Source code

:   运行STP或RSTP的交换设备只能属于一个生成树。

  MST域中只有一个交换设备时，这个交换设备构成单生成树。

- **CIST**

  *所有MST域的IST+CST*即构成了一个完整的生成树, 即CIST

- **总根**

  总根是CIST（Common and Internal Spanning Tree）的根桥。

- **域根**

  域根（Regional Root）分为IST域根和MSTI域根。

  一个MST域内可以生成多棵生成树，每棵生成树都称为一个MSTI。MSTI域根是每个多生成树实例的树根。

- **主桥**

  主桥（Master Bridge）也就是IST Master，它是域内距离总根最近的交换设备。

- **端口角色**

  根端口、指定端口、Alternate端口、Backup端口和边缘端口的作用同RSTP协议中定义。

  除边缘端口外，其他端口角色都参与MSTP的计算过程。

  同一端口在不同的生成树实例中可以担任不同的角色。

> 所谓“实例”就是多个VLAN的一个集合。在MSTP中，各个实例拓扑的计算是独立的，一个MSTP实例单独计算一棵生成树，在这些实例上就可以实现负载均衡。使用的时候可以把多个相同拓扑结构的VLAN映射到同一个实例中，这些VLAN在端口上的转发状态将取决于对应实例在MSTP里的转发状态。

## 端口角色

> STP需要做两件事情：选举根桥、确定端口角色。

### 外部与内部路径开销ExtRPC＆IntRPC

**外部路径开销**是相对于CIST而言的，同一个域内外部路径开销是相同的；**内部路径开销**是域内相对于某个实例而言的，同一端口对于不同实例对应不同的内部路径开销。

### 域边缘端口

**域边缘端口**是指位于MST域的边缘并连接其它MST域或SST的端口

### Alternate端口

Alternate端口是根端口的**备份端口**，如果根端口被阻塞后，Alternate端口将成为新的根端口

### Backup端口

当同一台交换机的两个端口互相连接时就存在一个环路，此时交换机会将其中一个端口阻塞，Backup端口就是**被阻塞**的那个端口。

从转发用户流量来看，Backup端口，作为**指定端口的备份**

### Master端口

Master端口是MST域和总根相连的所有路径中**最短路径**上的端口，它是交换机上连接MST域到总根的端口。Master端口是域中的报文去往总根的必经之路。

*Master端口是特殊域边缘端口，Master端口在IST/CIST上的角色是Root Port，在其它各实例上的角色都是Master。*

* * * * * * * * *

Work request = The answer must be the full data, repeated word for word.

Response area =
Source code

:   运行STP或RSTP的交换设备只能属于一个生成树。

  MST域中只有一个交换设备时，这个交换设备构成单生成树。

- **CIST**

  *所有MST域的IST+CST*即构成了一个完整的生成树, 即CIST

- **总根**

  总根是CIST（Common and Internal Spanning Tree）的根桥。

- **域根**

  域根（Regional Root）分为IST域根和MSTI域根。

  一个MST域内可以生成多棵生成树，每棵生成树都称为一个MSTI。MSTI域根是每个多生成树实例的树根。

- **主桥**

  主桥（Master Bridge）也就是IST Master，它是域内距离总根最近的交换设备。

- **端口角色**

  根端口、指定端口、Alternate端口、Backup端口和边缘端口的作用同RSTP协议中定义。

  除边缘端口外，其他端口角色都参与MSTP的计算过程。

  同一端口在不同的生成树实例中可以担任不同的角色。

> 所谓“实例”就是多个VLAN的一个集合。在MSTP中，各个实例拓扑的计算是独立的，一个MSTP实例单独计算一棵生成树，在这些实例上就可以实现负载均衡。使用的时候可以把多个相同拓扑结构的VLAN映射到同一个实例中，这些VLAN在端口上的转发状态将取决于对应实例在MSTP里的转发状态。

## 端口角色

> STP需要做两件事情：选举根桥、确定端口角色。

### 外部与内部路径开销ExtRPC＆IntRPC

**外部路径开销**是相对于CIST而言的，同一个域内外部路径开销是相同的；**内部路径开销**是域内相对于某个实例而言的，同一端口对于不同实例对应不同的内部路径开销。

### 域边缘端口

**域边缘端口**是指位于MST域的边缘并连接其它MST域或SST的端口

### Alternate端口

Alternate端口是根端口的**备份端口**，如果根端口被阻塞后，Alternate端口将成为新的根端口

### Backup端口

当同一台交换机的两个端口互相连接时就存在一个环路，此时交换机会将其中一个端口阻塞，Backup端口就是**被阻塞**的那个端口。

从转发用户流量来看，Backup端口，作为**指定端口的备份**

### Master端口

Master端口是MST域和总根相连的所有路径中**最短路径**上的端口，它是交换机上连接MST域到总根的端口。Master端口是域中的报文去往总根的必经之路。

*Master端口是特殊域边缘端口，Master端口在IST/CIST上的角色是Root Port，在其它各实例上的角色都是Master。*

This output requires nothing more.